Le Chili et le Venezuela conviennent de rétablir les services consulaires, deux ans après que Maduro a expulsé des diplomates en raison d'une élection contestée
Le Chili et le Venezuela vont rouvrir les services consulaires après un gel de deux ans, dans le but d'aider des centaines de milliers de migrants et de commencer à normaliser des liens rompus à cause du contentieux électoral de 2024.
L'accord
Le jeudi 30 juillet 2026, le Chili et le Venezuela ont annoncé le rétablissement des relations consulaires, première étape vers une normalisation complète après un gel diplomatique de deux ans. Le président José Antonio Kast a déclaré que l'accord ouvre « une nouvelle étape » dans les relations bilatérales. Le ministre des Affaires étrangères Francisco Pérez Mackenna a confirmé que des discussions secrètes étaient en cours depuis l'entrée en fonction de Kast le 11 mars.
Nous avançons pas à pas vers la normalisation des relations. À partir d'aujourd'hui, le Chili et le Venezuela entament une nouvelle étape, qui nous permettra de relever les énormes défis que nous rencontrons en tant que pays du même continent.

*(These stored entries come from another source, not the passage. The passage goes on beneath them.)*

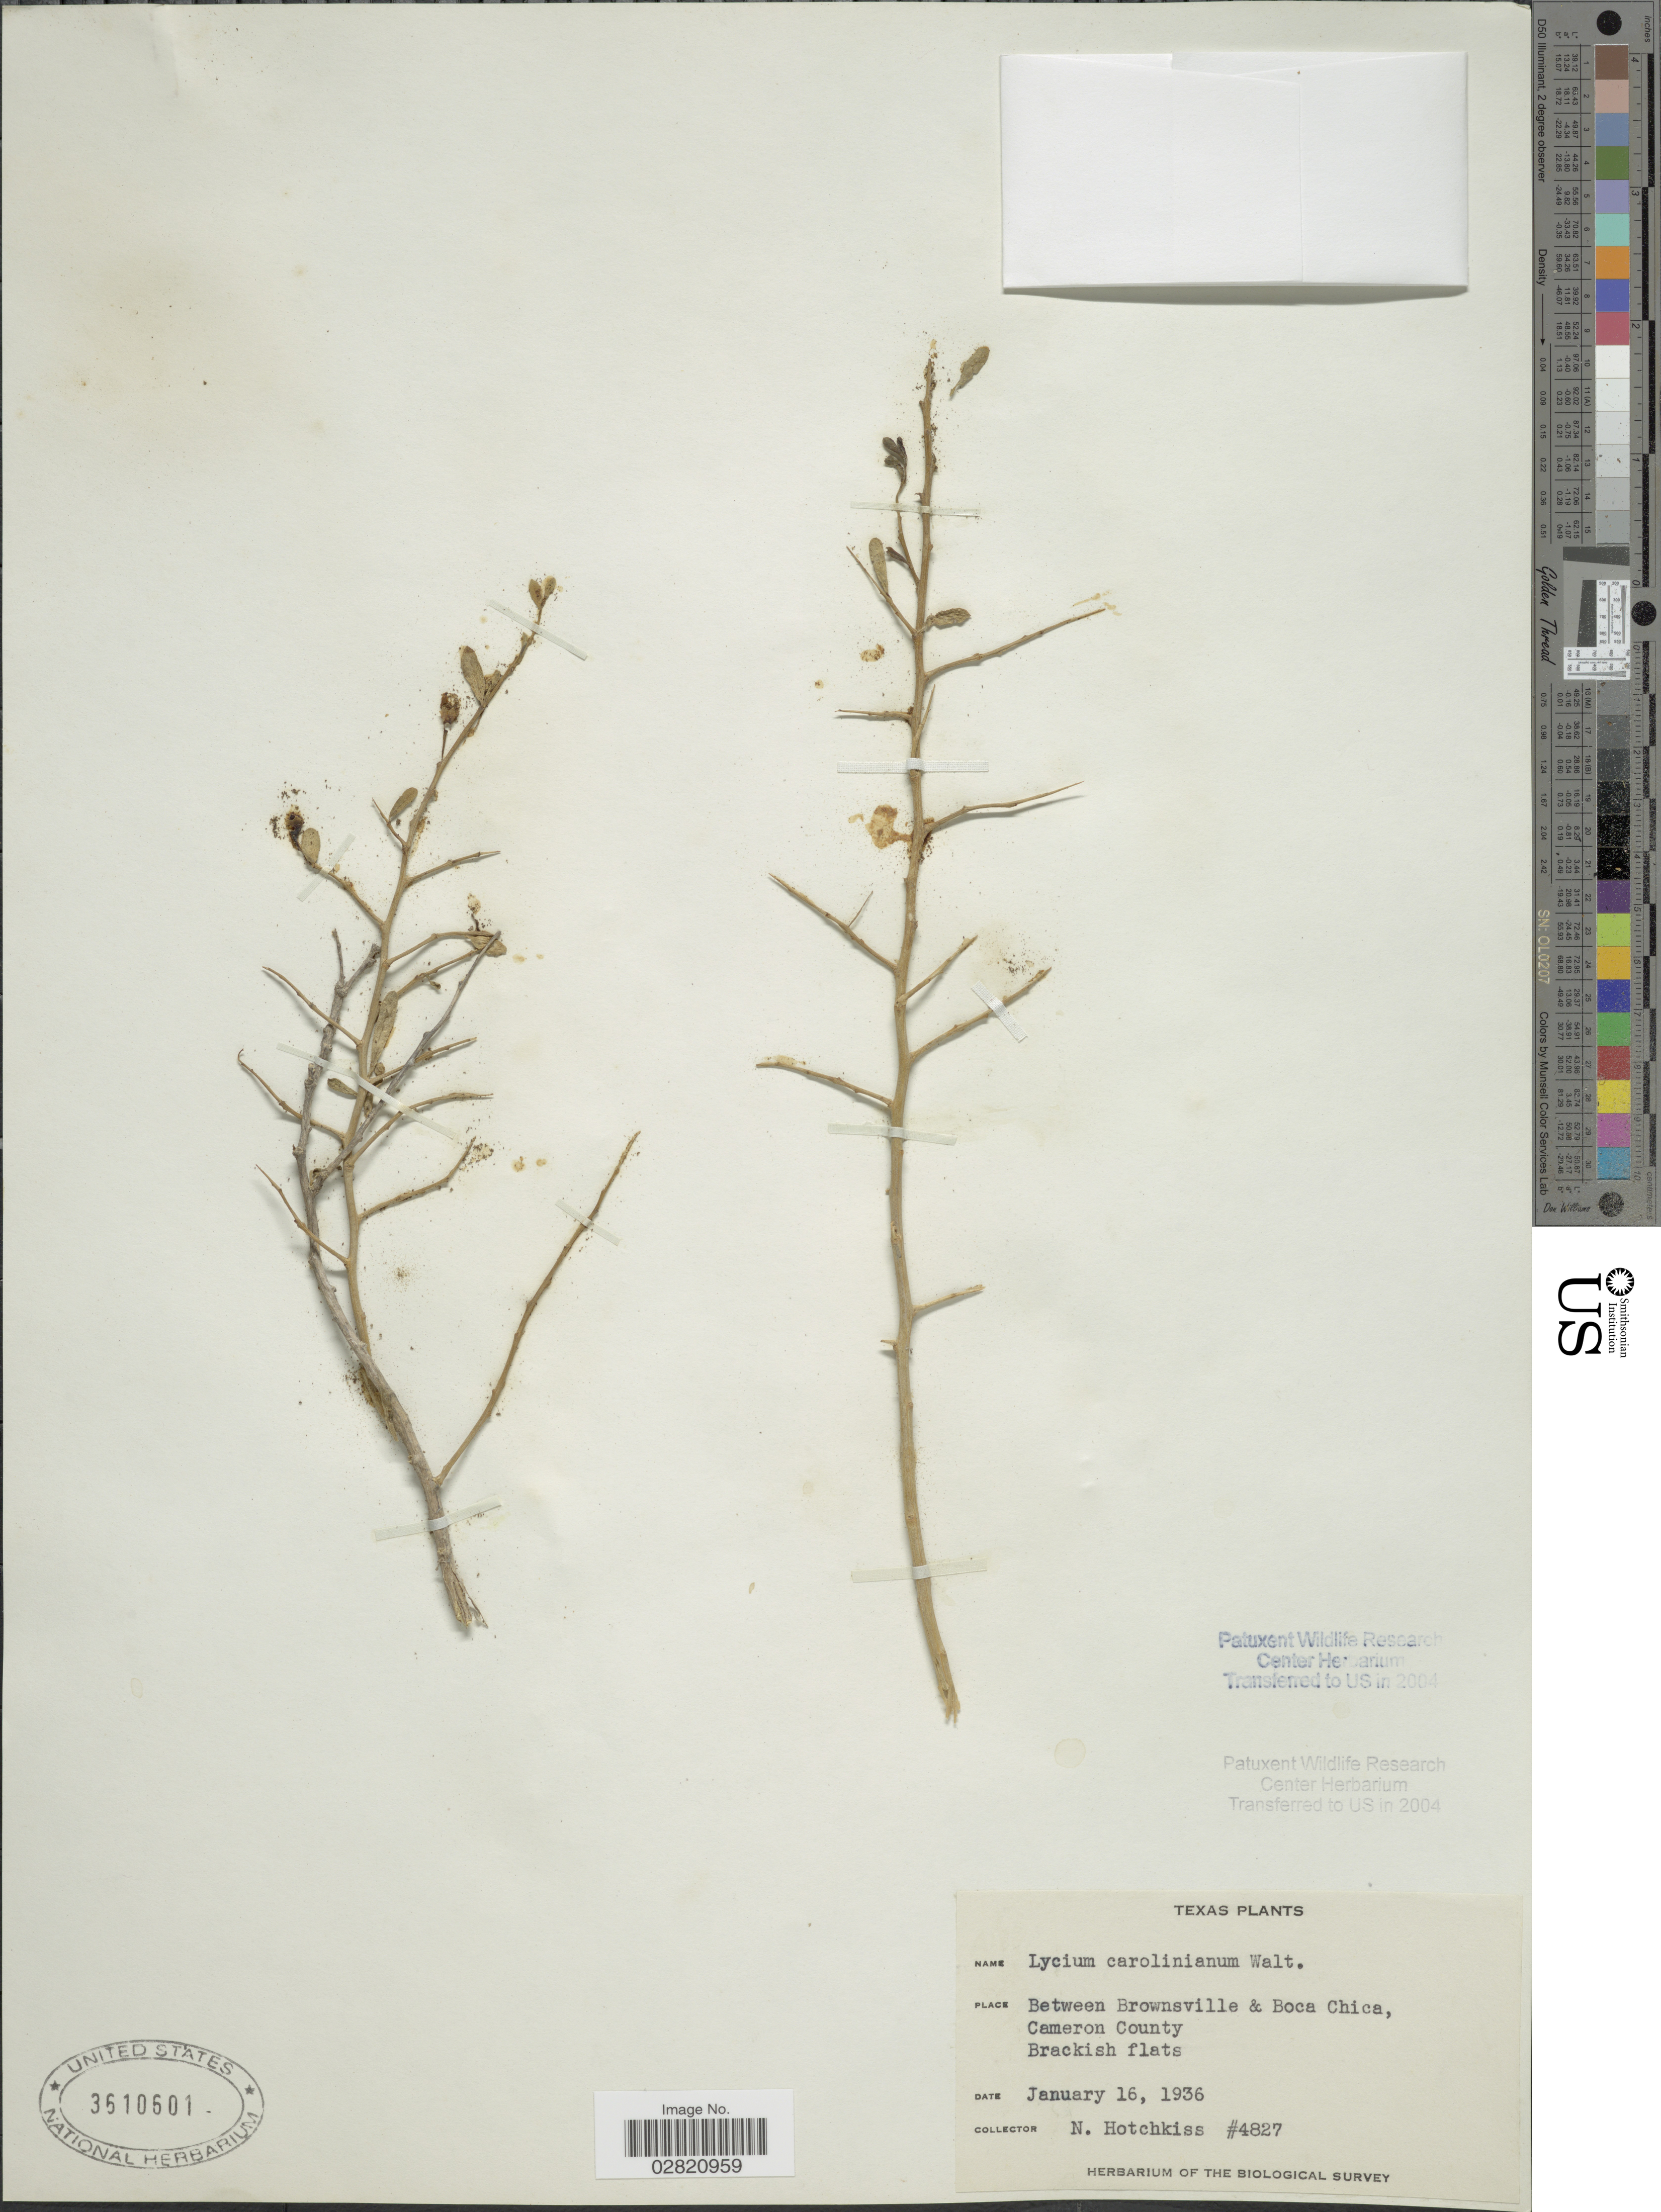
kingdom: Plantae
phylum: Tracheophyta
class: Magnoliopsida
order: Solanales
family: Solanaceae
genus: Lycium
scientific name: Lycium carolinianum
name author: Walter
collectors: N. Hotchkiss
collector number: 4827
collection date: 1936-01-16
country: United States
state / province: Texas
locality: Between Brownsville & Boca Chica, Cameron County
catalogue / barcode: US 3610601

Pourquoi les liens ont été rompus
La rupture remonte à juillet 2024, lorsque le gouvernement de Nicolás Maduro a expulsé les diplomates chiliens et ceux de six autres nations après qu'ils ont exigé un réexamen complet des résultats de l'élection présidentielle qui déclarait Maduro vainqueur. L'opposition, plusieurs gouvernements étrangers et le Centre Carter ont remis en question la transparence du scrutin. Maduro a ensuite été capturé par les États-Unis le 3 janvier 2026, et Delcy Rodríguez dirige désormais le gouvernement vénézuélien.
Migration et besoins consulaires
L'absence de services consulaires a durement touché la grande communauté vénézuélienne au Chili. On estime que 700 000 Vénézuéliens vivent au Chili, et environ 330 000 sont sans papiers, selon les chiffres officiels. Plus de 44 000 migrants font l'objet d'ordres d'expulsion, dont environ 65 % de Vénézuéliens. Le Chili a effectué 1 270 expulsions jusqu'à présent en 2026, mais aucune vers le Venezuela en raison de la rupture des liens. L'accord devrait faciliter les rapatriements et le renouvellement des documents.
- Vénézuéliens au Chili
- 700000 personnes
- Migrants sans papiers
- 330000 personnes
- Ordres d'expulsion
- 44000 personnes
- Expulsions en 2026
- 1270 personnes
La voie du rapprochement
Les discussions ont commencé discrètement après l'investiture de Kast, selon Pérez Mackenna. Un geste humanitaire le mois dernier a contribué à instaurer la confiance : le Chili a envoyé de l'aide et des équipes de secours au Venezuela après les dévastateurs tremblements de terre du 24 juin. Le sous-secrétaire chilien à l'Intérieur, Máximo Pavez, s'est rendu à Caracas avec le premier envoi, et cette visite a probablement ouvert la voie à l'annonce de jeudi.
Le Chili et le Venezuela confirment que ce processus sera fondé sur un dialogue constructif, dans le respect des principes de respect mutuel, de réciprocité et d'adhésion absolue aux normes du droit international.
La suite
Les deux gouvernements ont souligné qu'il ne s'agit que d'une première phase. La priorité immédiate est la réouverture des consulats pour aider les citoyens. Les prochaines étapes pourraient concerner la coopération en matière de sécurité, le développement économique et une migration ordonnée. Le calendrier d'une normalisation diplomatique complète reste indéfini.